What hasn’t changed is that people love fashion illustration. Done well, the delicious combination of high and low art and accessibility renders it a unique art form.
The best of fashion illustration pleasures the eye, is powerful and engaging; it stands alone.
7. What art tool/ medium could you not live without?
My graphite stick.
8. What has been your most memorable project to work on?
I have a number! I think the openness, freedom and opportunity granted by the board at Fortnum & Mason on the Your Appointment with a Dream scheme is the most memorable. At the time the role of a fashion illustrator was more of a creative director – I played an important role in re-branding a historic institution. Wim is an illustration from the first campaign catalogue, the gown by is by Wim Hemmink Couture. The designer loved the image so much he commissioned me to create three larger than life illustrations for his stand at London Fashion Week.
9. Which is your favourite piece from your collection on King & McGaw?
My personal favourite piece is Wicked, but the important and highly collectible piece is 1983. This was the cover of the first Harrods Magazine, Spring 1983. I wasn’t in London when this image hit the newsstands but now know it was THE image of the era, posters used to promote the magazine found their way onto fashionista’s walls. The original artwork is remarkably fresh and probably much bigger than expected.
10. Do you have any advice for aspiring fashion designers/ illustrators?

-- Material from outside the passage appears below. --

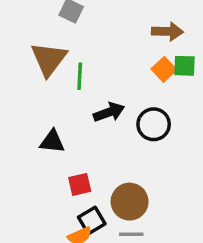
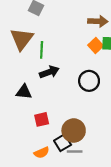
black arrow: (109, 112) -> (49, 72), moved
black square: (92, 220) -> (63, 143), moved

To both, learn to draw, draw the human figure until you drop. Take control of your vision, learn to construct garments yourself. Don’t go out into industry until you are formed and confident you are able to demonstrate your talent. My students will likely remember me for instructing “drink coffee, eat chocolate before you come to class and NEVER make excuses while opening your portfolio.”